Friday, February 27, 2015

A Few Favorites and Suggestions for Seamless Integration

Let’s revisit some of our favorite instructional technology tools from 2014 and share some good suggestions from teachers are effectively integrating these tools into classroom lessons.

Up First:

To ensure that students have access to standards-based quality instructional videos our teachers are creating their own screen-casted videos and enhancing them using EDpuzzle's interactive features.  

Ms. Perry and Ms. Lowde who have been integrating Edpuzzle into their Biology and World Geography lessons, respectively, found out it was best to develop a naming convention for videos.  It is difficult for students to find the videos even though you have set a deadline for them. They suggested using the following naming convention: six weeks, unit, day: name of lesson (ex: 4.3.2: Cell Meiosis).  When students access the videos they are now organized by the numbers and would be in order of assigned activity.

Ms. Perry also suggested that it is best to take a day in class to demonstrate how EDpuzzle works.  Log in and run a session live with the students.  Ms. Perry sets her videos for the students to be able to watch and retake the questions multiple times for a high grade, then averages the grades from the week.  As she said, "I would rather them watch the video multiple times and understand the content, then to only watch once and accept the grade."

Next up:

Many teachers that we have the privilege to support have jumped in and immediately implemented Plickers.  It is a great resource for formative assessment.  The teacher will need a computer for displaying the question and a smart device (smartphone or iPad) to be able to scan the students cards.

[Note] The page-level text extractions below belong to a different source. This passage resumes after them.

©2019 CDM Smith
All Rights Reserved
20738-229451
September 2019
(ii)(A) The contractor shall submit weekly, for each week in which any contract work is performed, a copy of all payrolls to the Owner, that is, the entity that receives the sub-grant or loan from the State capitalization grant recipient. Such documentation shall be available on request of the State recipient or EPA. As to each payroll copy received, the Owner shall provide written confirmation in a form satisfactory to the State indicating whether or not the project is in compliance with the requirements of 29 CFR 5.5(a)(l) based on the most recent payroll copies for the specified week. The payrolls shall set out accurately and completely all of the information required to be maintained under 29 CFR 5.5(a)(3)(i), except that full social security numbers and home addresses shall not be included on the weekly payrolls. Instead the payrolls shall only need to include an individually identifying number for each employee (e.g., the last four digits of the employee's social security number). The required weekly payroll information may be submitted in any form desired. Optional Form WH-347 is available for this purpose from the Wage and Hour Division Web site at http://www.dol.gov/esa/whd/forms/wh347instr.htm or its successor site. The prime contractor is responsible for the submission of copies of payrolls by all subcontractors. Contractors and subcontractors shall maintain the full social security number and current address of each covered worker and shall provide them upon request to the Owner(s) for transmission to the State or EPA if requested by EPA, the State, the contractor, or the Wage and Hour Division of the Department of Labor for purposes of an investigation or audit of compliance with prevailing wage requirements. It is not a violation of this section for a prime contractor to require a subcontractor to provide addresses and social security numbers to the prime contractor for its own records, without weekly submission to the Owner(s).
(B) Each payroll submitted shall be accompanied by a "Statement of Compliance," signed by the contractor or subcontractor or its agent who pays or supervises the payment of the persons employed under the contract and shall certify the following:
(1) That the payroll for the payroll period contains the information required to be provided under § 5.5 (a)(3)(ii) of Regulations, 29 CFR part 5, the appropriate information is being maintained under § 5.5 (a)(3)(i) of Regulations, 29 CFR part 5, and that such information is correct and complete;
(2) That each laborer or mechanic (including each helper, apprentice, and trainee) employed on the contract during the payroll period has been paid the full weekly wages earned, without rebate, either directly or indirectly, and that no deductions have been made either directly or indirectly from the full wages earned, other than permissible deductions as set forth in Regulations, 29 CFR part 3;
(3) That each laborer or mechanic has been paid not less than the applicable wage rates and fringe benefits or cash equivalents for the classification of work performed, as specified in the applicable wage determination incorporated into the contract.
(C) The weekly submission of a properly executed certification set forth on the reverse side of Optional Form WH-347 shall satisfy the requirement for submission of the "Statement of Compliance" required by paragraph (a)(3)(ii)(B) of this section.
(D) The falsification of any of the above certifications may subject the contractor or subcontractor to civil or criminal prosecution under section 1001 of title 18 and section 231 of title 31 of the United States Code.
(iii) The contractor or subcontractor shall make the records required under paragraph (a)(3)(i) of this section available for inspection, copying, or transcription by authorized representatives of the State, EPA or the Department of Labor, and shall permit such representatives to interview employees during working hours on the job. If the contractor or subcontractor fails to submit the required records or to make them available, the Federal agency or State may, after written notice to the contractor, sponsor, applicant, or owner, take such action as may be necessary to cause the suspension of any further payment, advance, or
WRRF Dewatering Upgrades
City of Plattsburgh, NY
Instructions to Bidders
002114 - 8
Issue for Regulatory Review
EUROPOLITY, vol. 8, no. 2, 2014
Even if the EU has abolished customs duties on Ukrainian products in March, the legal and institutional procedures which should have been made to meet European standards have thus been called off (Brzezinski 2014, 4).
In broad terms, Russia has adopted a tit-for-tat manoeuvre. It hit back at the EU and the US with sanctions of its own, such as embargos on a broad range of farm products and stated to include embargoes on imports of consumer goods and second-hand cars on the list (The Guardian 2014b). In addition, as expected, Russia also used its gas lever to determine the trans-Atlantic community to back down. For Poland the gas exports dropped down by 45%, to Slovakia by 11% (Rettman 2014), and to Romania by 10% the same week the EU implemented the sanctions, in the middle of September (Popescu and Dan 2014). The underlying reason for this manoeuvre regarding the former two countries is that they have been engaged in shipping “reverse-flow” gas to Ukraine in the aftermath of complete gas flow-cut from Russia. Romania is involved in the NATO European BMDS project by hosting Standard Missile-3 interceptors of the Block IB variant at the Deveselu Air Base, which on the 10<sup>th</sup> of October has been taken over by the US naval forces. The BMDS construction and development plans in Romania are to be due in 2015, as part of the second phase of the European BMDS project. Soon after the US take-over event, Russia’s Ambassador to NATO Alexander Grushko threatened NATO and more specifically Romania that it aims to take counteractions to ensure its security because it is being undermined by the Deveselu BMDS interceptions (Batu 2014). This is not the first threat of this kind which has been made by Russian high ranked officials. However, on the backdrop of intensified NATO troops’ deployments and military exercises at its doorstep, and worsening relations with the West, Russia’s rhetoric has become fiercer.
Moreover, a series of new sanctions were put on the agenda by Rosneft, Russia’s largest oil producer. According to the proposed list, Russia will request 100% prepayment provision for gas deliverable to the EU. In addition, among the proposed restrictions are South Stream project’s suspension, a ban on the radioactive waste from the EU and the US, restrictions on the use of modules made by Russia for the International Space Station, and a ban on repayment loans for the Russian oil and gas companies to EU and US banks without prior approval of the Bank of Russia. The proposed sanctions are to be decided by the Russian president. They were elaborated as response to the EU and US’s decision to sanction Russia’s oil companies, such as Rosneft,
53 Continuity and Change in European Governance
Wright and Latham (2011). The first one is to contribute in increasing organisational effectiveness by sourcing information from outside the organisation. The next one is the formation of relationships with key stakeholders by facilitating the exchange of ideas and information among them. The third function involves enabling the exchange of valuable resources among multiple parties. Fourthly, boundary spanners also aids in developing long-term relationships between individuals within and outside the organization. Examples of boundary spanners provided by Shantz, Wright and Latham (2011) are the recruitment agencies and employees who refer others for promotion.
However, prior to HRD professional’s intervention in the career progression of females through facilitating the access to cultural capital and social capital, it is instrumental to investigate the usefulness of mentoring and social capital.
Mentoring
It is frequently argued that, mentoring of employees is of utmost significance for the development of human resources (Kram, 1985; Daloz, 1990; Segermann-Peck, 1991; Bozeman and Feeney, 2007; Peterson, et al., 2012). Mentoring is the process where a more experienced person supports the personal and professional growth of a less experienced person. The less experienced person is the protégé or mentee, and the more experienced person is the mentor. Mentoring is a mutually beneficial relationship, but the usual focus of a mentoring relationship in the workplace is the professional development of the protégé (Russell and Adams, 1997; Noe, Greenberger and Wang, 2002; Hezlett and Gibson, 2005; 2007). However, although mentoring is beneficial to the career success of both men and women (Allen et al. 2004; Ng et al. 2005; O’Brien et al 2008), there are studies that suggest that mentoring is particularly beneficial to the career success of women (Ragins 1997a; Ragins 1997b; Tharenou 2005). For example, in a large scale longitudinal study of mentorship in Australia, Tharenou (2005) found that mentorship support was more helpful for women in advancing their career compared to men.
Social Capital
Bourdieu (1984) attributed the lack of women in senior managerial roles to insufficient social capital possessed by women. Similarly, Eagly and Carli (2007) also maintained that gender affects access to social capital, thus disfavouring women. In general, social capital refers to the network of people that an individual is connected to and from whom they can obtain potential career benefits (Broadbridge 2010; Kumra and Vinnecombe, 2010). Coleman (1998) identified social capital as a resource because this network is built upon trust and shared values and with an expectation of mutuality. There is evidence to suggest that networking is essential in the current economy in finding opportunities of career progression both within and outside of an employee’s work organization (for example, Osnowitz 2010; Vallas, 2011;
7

After implementing this tool in their classrooms, teachers have shared insightful organizational suggestions. The first great suggestion from Mr. Glass, is to make classroom sets of the Plicker cards for each of your classes and assign the cards to individual students.  Take about 5 minutes at the beginning of one class to have the students glue their Plicker card inside their journal or folder.  This helps to prevent loss of the card and the teacher doesn't have to worry about passing them out at the beginning of each class.

Glue into their spirals or folders to prevent loss of the card.
The next suggestion came from a middle school science teacher.  Mr. Glass also mentioned that because the computer needs to be open to the Plickers website while using the cards, have it running in the background behind your presentation window.  This gives you the space needed to display graphics, pictures, equations, etc. You can still access the questions on your phone as needed but the students are not distracted by other information in the screen and can see everything you need to share with them.

Here Mr. Glass is using his Notebook page to display the
question they are responding to during the  mastery check.

Last but definitely not least:

Ms. Pinney and Ms. Aldridge agree, "Kahoot! motivates my students to participate."  Many of our teachers have shared how much the students enjoy playing Kahoot!  They love that they are given an opportunity to compete and receive immediate feedback from the teacher.  Ms. Aldridge has found a way to incorporate higher level questions by giving the students the questions at the beginning of class and allowing the students to work through the problems completely.  She then runs the Kahoot!  The students then receive immediate feedback over their individual practice.

"I got it right!" Celebration
A great monitoring suggestion is to have the students with their devices in front of the teacher station, so that the teacher has a quick way to monitor that all are on the correct page and participating.   To offer student creation, ask students to submit questions that they would like to see on a review over a particular topic.  They can furnish pictures, graphics, and problems to be used.  The teacher then compiles one Kahoot! for the class.  The students who have submitted questions, get excited to see their work helping their classmates understand the material.